Mein Partner und ich haben uns über Slow Sex informiert und damit neue Wege und Möglichkeiten gefunden, die uns beiden gefallen. Es gibt viele Bücher über Slow Sex und Informationen im Internet.

Du kannst regelmäßig sexuell aktiv sein auch ganz ohne Penetration

Lasse die Erwartungen los, was beim Sex passieren soll

Nimm den Druck raus und lasse Konzepte los, wie Sexualität zu sein hat. Der Druck per Penetration zum Orgasmus zu kommen, lässt oftmals die Lust auf Sex gar nicht erst aufkommen. Wie wäre es, den Weg als Ziel zu betrachten und nicht den Höhepunkt?
Wenn Du kein Ziel hast, das Du erreichen musst, kannst Du entspannter sein. Mit der Haltung, dass der Weg das Ziel ist, kannst Du Dich voll und ganz darauf einlassen, was Du in jedem Moment spürst und wie es sich anfühlt. Du kannst die ganze Zeit genießen, die Du mit Deinem Partner verbringst und bist nicht von Anfang an auf das Ende fixiert.

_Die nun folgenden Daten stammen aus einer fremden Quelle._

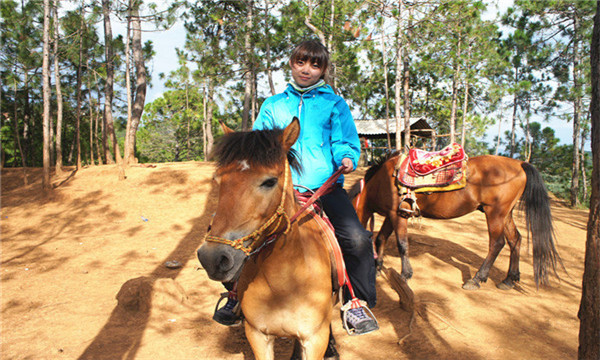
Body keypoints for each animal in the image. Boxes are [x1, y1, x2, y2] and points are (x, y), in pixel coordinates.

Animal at [196, 119, 338, 358]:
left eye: (270, 181)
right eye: (218, 180)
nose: (212, 258)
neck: (284, 286)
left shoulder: (315, 339)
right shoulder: (258, 335)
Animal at [352, 152, 564, 290]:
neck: (381, 181)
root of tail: (520, 164)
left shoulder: (398, 215)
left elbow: (402, 244)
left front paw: (405, 275)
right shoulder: (392, 214)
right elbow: (381, 238)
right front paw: (377, 267)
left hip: (495, 213)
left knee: (497, 243)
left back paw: (477, 279)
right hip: (506, 214)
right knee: (515, 240)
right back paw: (509, 280)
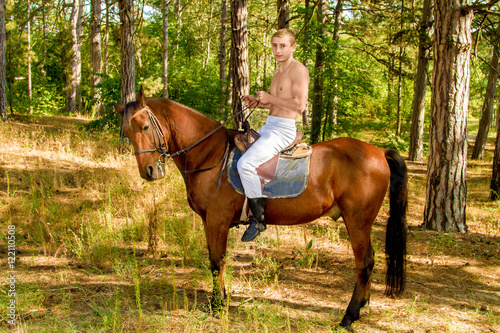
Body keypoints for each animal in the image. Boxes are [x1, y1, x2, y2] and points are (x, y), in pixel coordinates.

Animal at [115, 87, 408, 330]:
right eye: (127, 133)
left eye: (144, 126)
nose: (148, 171)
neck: (211, 154)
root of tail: (379, 151)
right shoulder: (209, 221)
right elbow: (216, 261)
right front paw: (219, 300)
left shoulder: (217, 220)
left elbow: (217, 262)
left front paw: (218, 306)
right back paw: (362, 307)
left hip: (357, 221)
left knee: (365, 262)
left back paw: (349, 316)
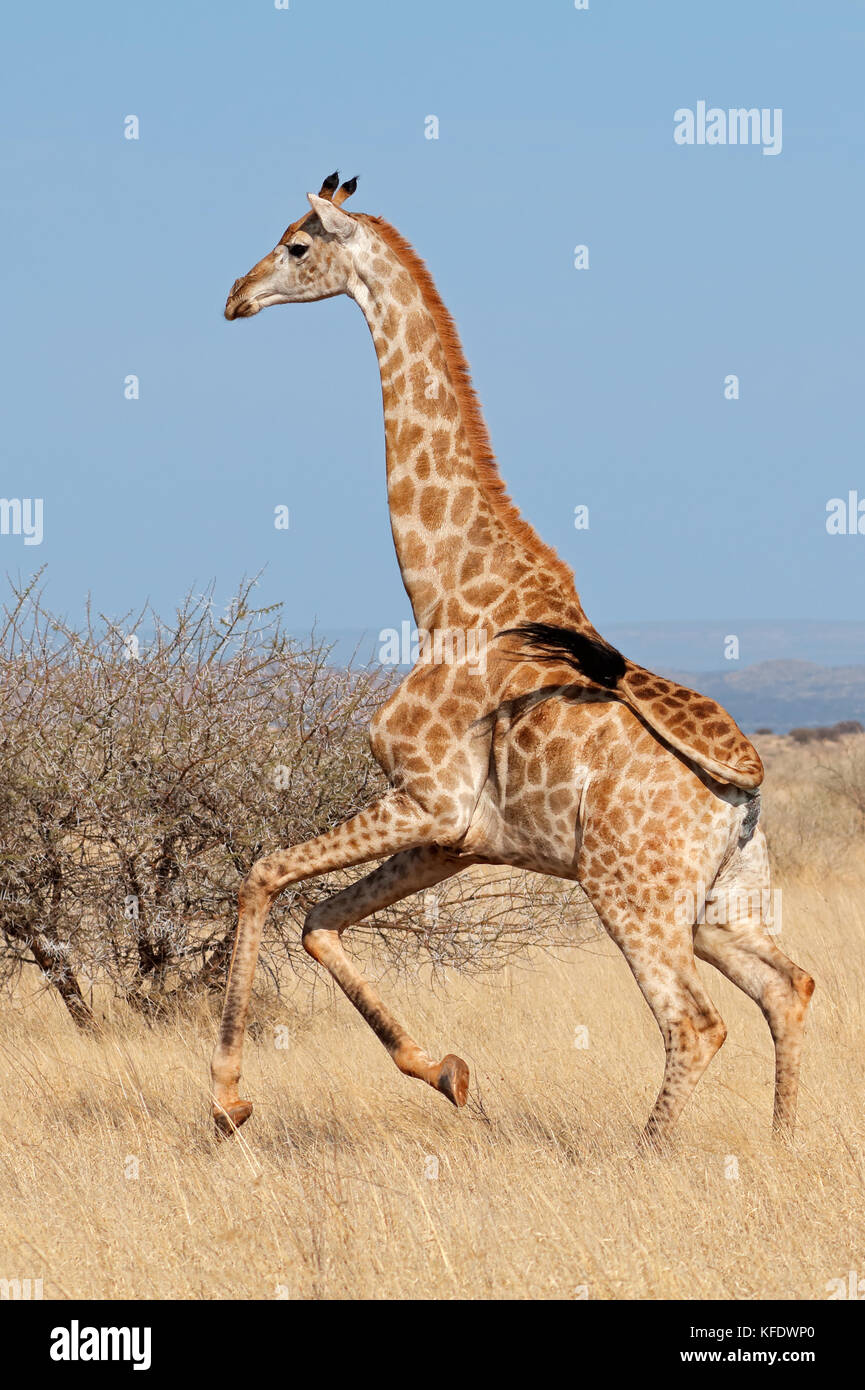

Lade mit Nähe und Intimität die Lust ein

Wenn die Lust auf Sex nicht da ist, fallen Berührung und Nähe zwischen den Partnern oft ganz aus. Ganz anders wäre es, wenn kuscheln, sich streicheln und berühren, sich küssen und liebkosen im Vordergrund stünden. Dann bleibt die Nähe erhalten und damit kann sich auch die Lust auf körperliches Genießen einstellen. Wenn das Ende offen ist, kann auch Lust auf Sex entstehen. Beginne damit herauszufinden, wie Du Sexualität auf eine Art erleben kannst, die Dich nährt und Dir Kraft gibt.

Genieße länger und entfalte Dein erotisches Potential

Das Wort Liebesspiel beschreibt das gut: Nimm Dir viel Zeit für den Austausch von Zärtlichkeiten und Berührungen. Je länger das Liebesspiel dauert, umso mehr Erregung, Feuchtigkeit und sexuelle Energie können sich entwickeln. Die sexuelle Energie, die beim ausgiebigen Liebesspiel entsteht, ist pure Lebensenergie.
Kennst Du schon unsere erotischen Ideen für die sinnliche Löffelliste?
Wenn Du Dich selbst und Deinen Körper kennenlernst und herausfindest, was Dir gefällt und Lust macht, kannst Du von dieser Energiequelle auch während der Zeit der Wechseljahre profitieren. Ein genussvolles Liebesspiel schenkt Dir darüber hinaus Entspannung, Gelassenheit und Erholung vom Alltag. Super, oder? Das sind doch wirklich gute Gründe, auch in den Wechseljahren sexuell aktiv zu sein.
Auf Deine genussvolle Erotik,
Herzlichst, Deine Ilona

Alle Aussagen und Empfehlungen in diesem Artikel sind sorgfältig recherchiert und für gesunde Frauen gedacht. Unsere Beiträge bieten jedoch keinen Ersatz für kompetenten medizinischen Rat und es wird keine Haftung übernommen. Auf jeden Fall solltest Du Dich in deinen Wechseljahren regelmäßig mit deinem Gynäkologen besprechen, gegebenenfalls auch mit Endokrinologen und Heilpraktiker.